TASK OBJECTIVE =>
Please retype the records below exactly, leaving out any pictures.

RAW DATA =>
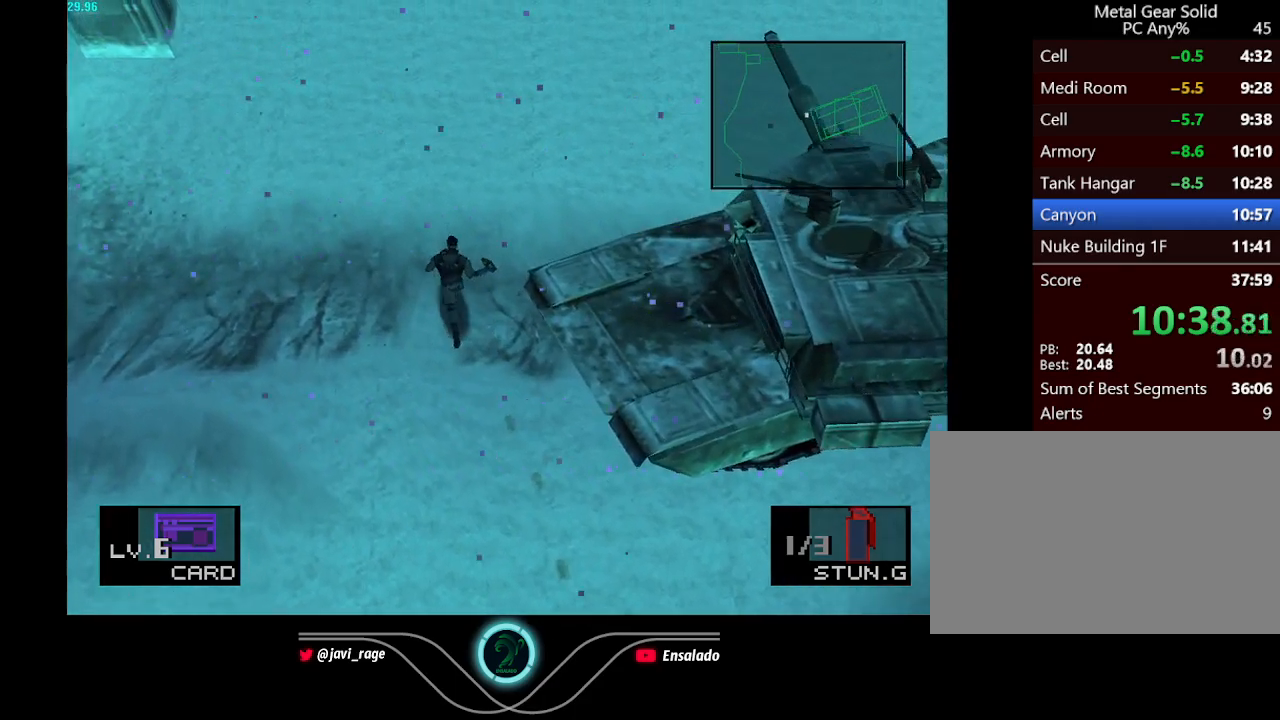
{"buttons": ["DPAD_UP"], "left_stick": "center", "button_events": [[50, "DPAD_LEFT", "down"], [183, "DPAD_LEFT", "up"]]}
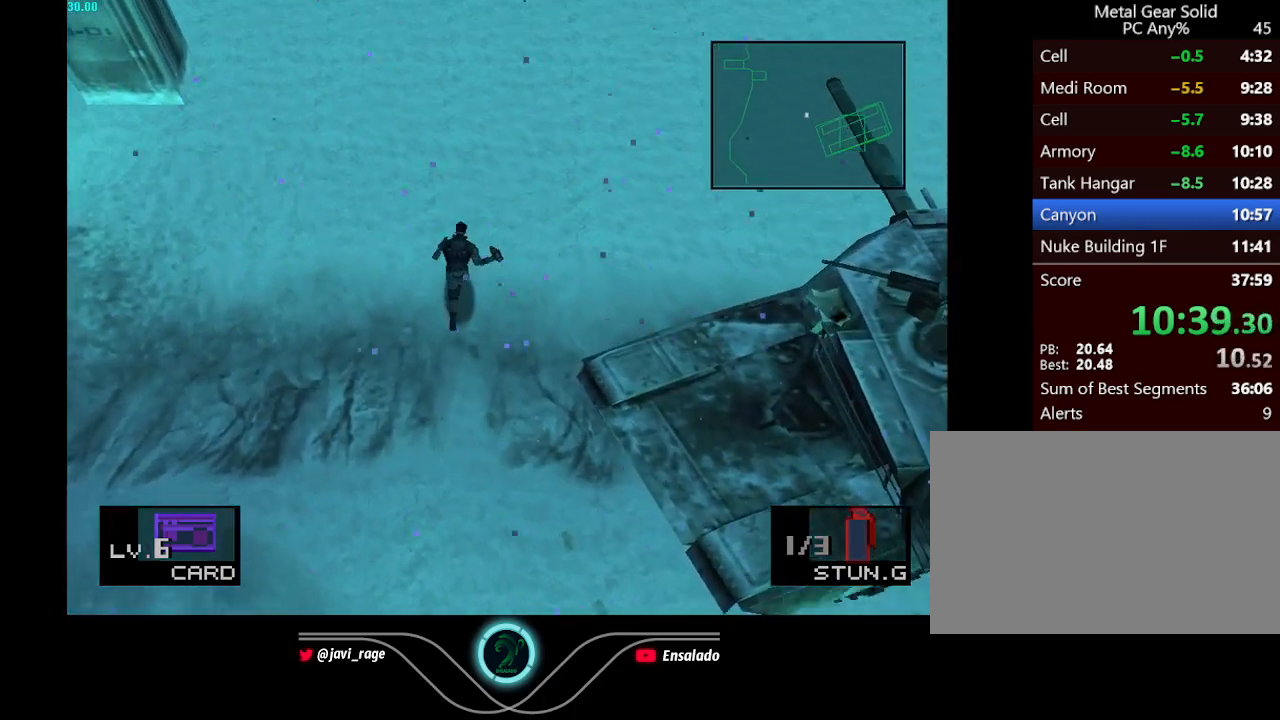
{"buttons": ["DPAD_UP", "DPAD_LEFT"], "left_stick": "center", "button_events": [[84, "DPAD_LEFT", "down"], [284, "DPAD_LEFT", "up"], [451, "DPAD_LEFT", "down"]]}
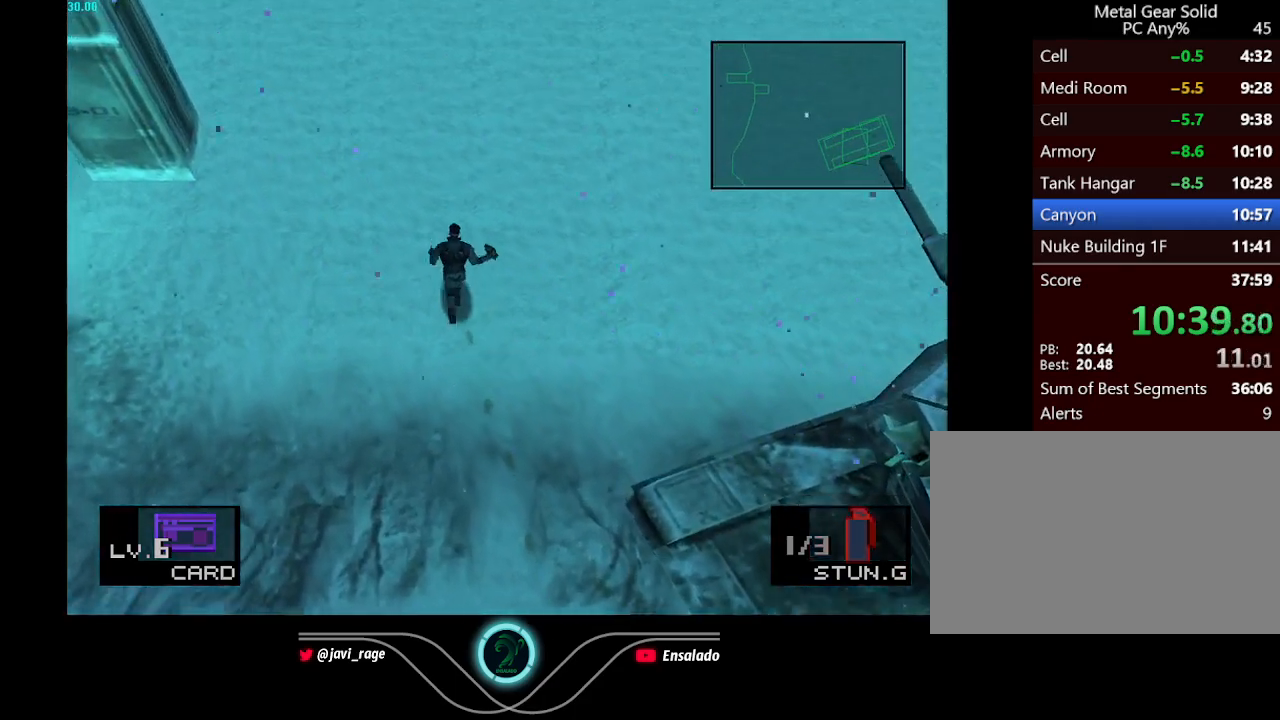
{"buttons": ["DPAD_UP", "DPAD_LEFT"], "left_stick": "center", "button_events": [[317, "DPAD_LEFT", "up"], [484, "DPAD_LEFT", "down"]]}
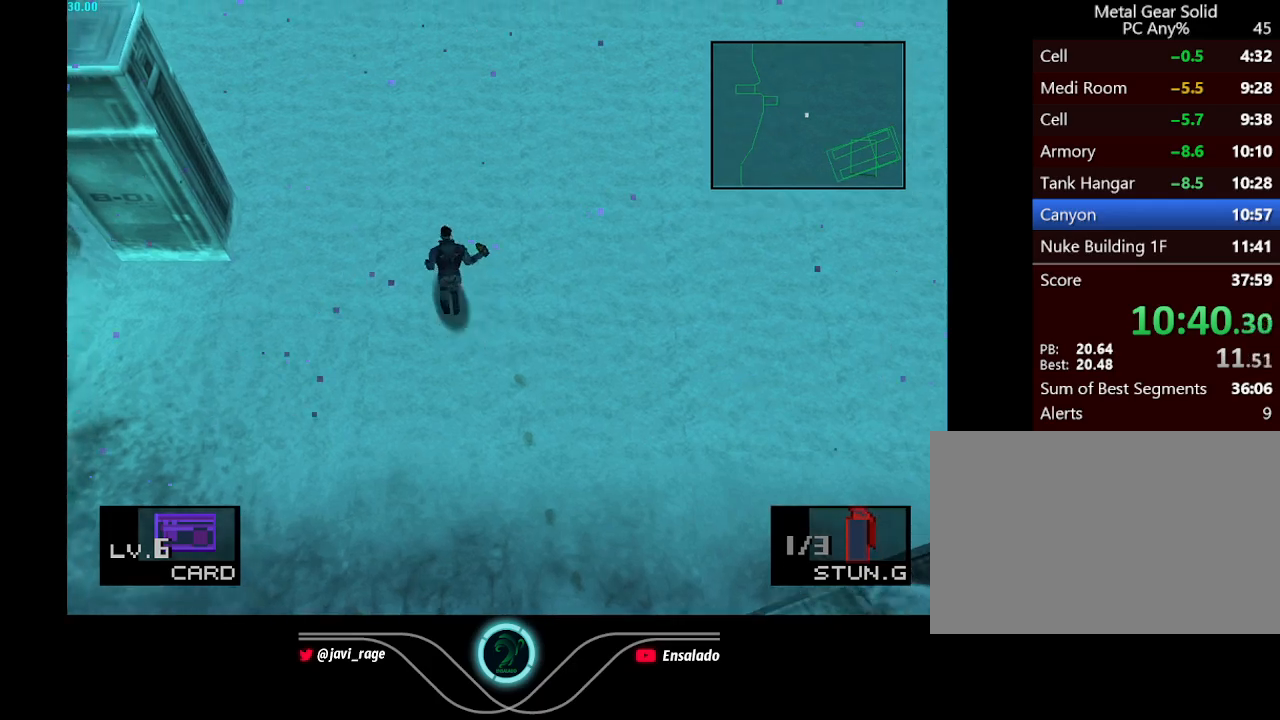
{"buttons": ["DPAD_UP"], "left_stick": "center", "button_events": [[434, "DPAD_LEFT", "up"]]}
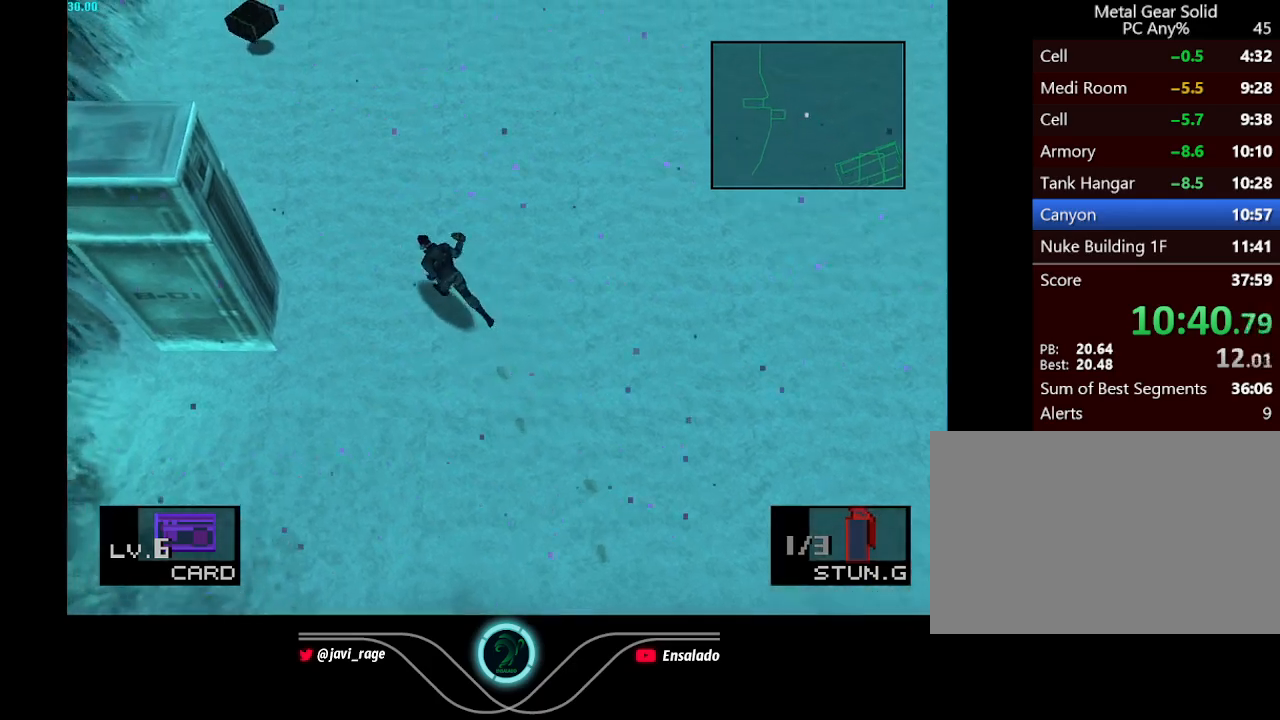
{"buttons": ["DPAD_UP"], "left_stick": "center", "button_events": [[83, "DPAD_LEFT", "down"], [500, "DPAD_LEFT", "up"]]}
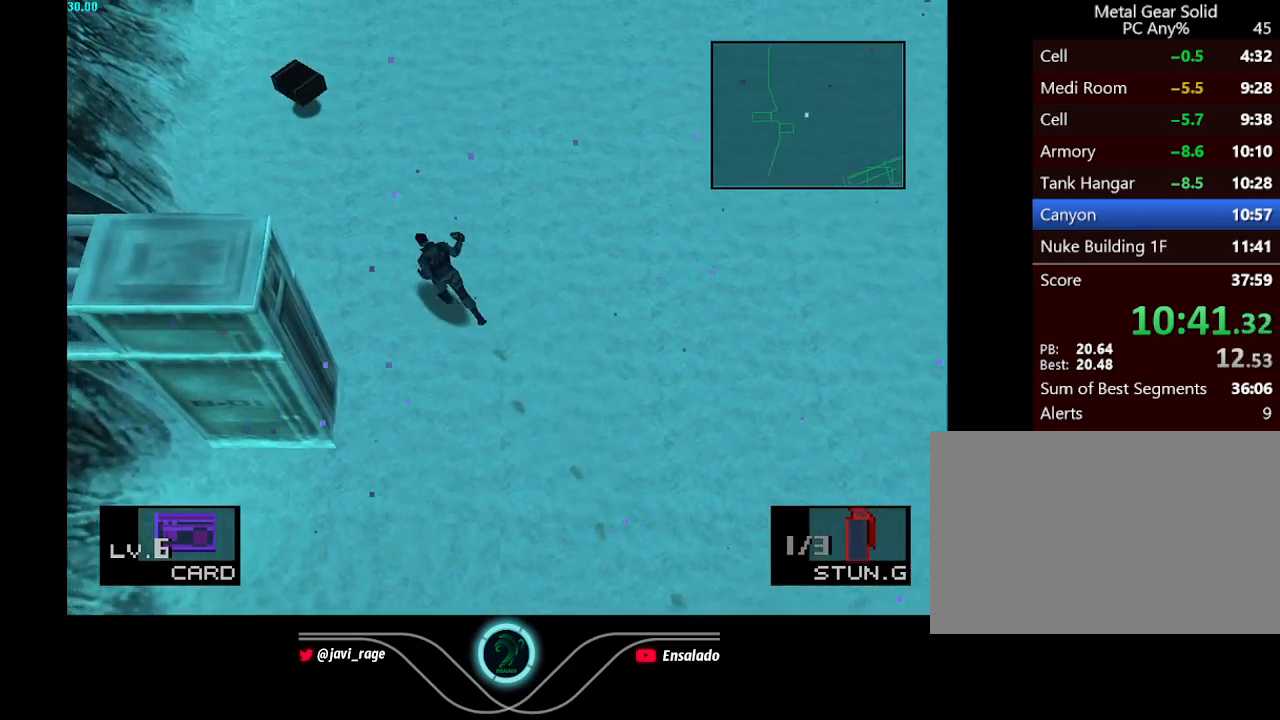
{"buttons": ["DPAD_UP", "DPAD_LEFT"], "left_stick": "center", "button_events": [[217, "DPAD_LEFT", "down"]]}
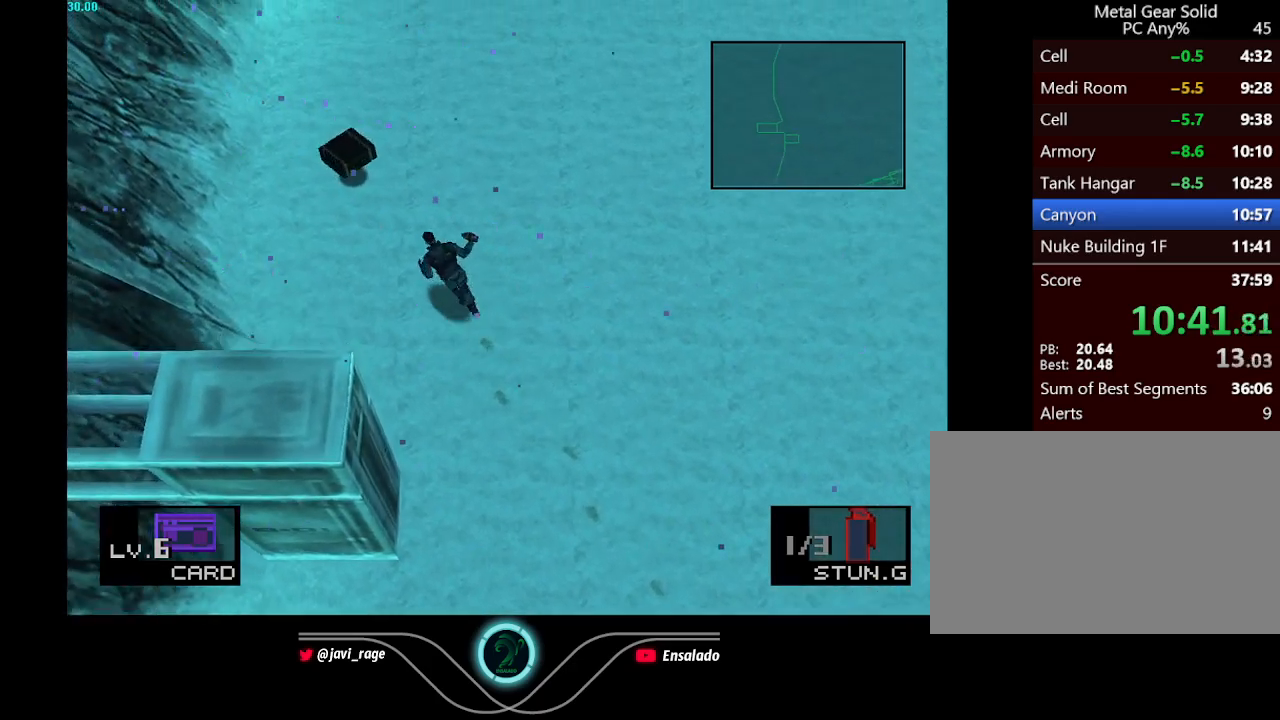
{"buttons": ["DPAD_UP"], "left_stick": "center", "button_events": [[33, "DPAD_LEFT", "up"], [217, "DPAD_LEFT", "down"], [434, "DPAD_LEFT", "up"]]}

ANSWER SPACE =>
{"buttons": ["DPAD_UP"], "left_stick": "center", "button_events": [[50, "DPAD_LEFT", "down"], [183, "DPAD_LEFT", "up"]]}
{"buttons": ["DPAD_UP", "DPAD_LEFT"], "left_stick": "center", "button_events": [[84, "DPAD_LEFT", "down"], [284, "DPAD_LEFT", "up"], [451, "DPAD_LEFT", "down"]]}
{"buttons": ["DPAD_UP", "DPAD_LEFT"], "left_stick": "center", "button_events": [[317, "DPAD_LEFT", "up"], [484, "DPAD_LEFT", "down"]]}
{"buttons": ["DPAD_UP"], "left_stick": "center", "button_events": [[434, "DPAD_LEFT", "up"]]}
{"buttons": ["DPAD_UP"], "left_stick": "center", "button_events": [[83, "DPAD_LEFT", "down"], [500, "DPAD_LEFT", "up"]]}
{"buttons": ["DPAD_UP", "DPAD_LEFT"], "left_stick": "center", "button_events": [[217, "DPAD_LEFT", "down"]]}
{"buttons": ["DPAD_UP"], "left_stick": "center", "button_events": [[33, "DPAD_LEFT", "up"], [217, "DPAD_LEFT", "down"], [434, "DPAD_LEFT", "up"]]}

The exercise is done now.